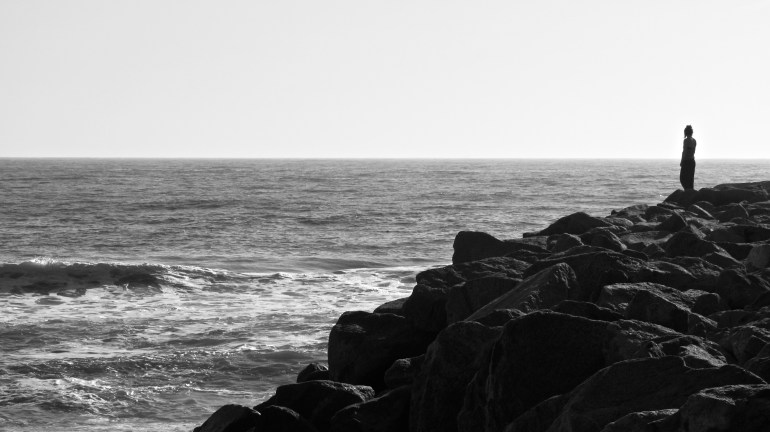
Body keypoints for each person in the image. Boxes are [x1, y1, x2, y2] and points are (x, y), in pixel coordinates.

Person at [680, 125, 696, 190]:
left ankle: (687, 192)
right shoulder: (694, 140)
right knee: (690, 179)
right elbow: (693, 151)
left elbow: (685, 151)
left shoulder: (686, 140)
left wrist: (682, 161)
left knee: (682, 178)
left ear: (685, 132)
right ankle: (690, 192)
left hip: (686, 161)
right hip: (692, 161)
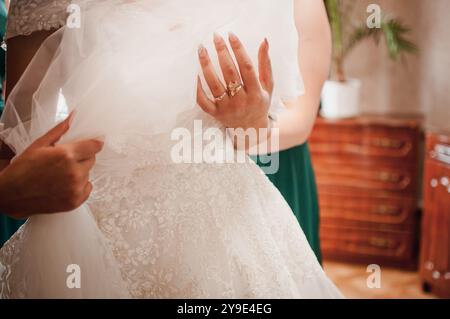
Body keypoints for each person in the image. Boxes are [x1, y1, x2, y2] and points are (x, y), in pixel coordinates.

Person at [0, 0, 342, 298]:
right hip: (95, 234)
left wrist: (251, 121)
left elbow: (272, 126)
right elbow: (15, 152)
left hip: (230, 223)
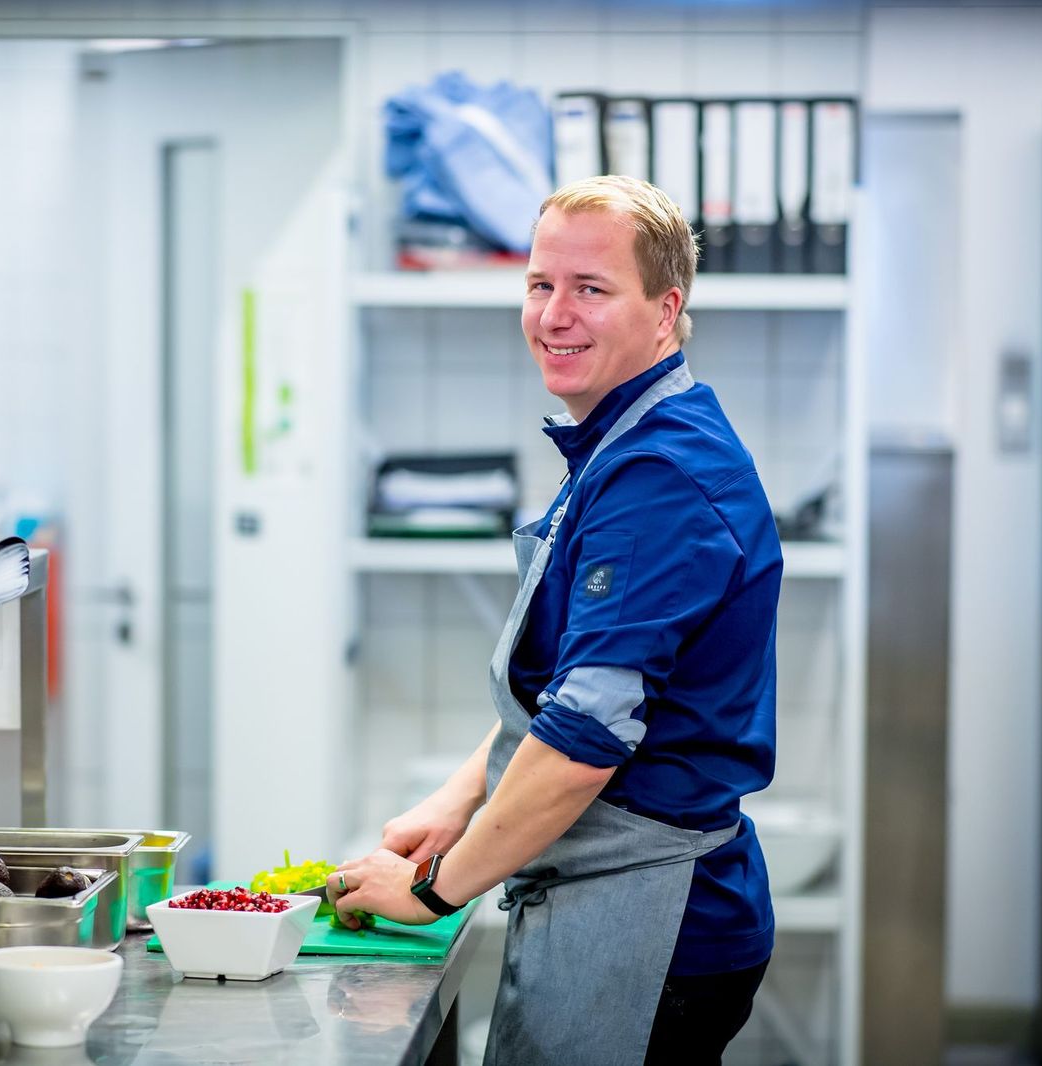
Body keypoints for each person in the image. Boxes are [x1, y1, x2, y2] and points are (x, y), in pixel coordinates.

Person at [327, 175, 781, 1066]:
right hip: (620, 900)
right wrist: (459, 801)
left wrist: (431, 890)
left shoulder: (658, 476)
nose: (554, 315)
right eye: (540, 284)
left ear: (665, 310)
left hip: (651, 926)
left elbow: (583, 740)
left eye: (591, 288)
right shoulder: (624, 442)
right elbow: (568, 687)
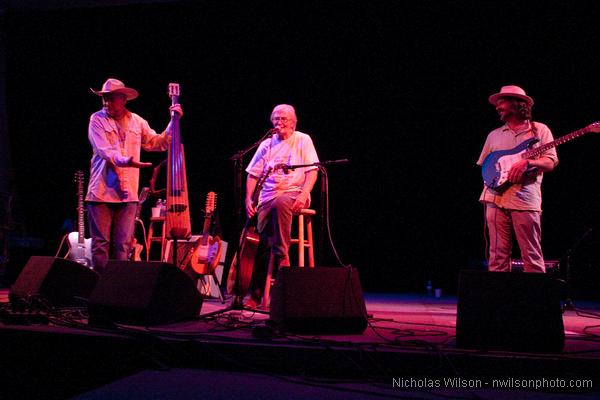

------------------------

Above are the records; copy exactly the lines from the one with "left hip: (686, 161)" through the one with "left wrist: (431, 890)", including both, and nothing more. Leave out pictures.

__OUTPUT OF THE TASK__
left hip: (686, 161)
right hip: (692, 161)
Body keypoints for each person in the image. Boxes are [x1, y1, x2, y2] and points are (x, y), in pixel coordinates.

Person at [0, 0, 342, 298]:
right hip: (95, 234)
left wrist: (251, 121)
left elbow: (272, 126)
right elbow: (15, 152)
left hip: (230, 223)
Body keypoints for each person in the image. Boxes are [x1, y1, x2, y2] and points are (x, y), in pixel coordinates.

Person at [327, 175, 781, 1066]:
right hip: (620, 900)
right wrist: (459, 801)
left wrist: (431, 890)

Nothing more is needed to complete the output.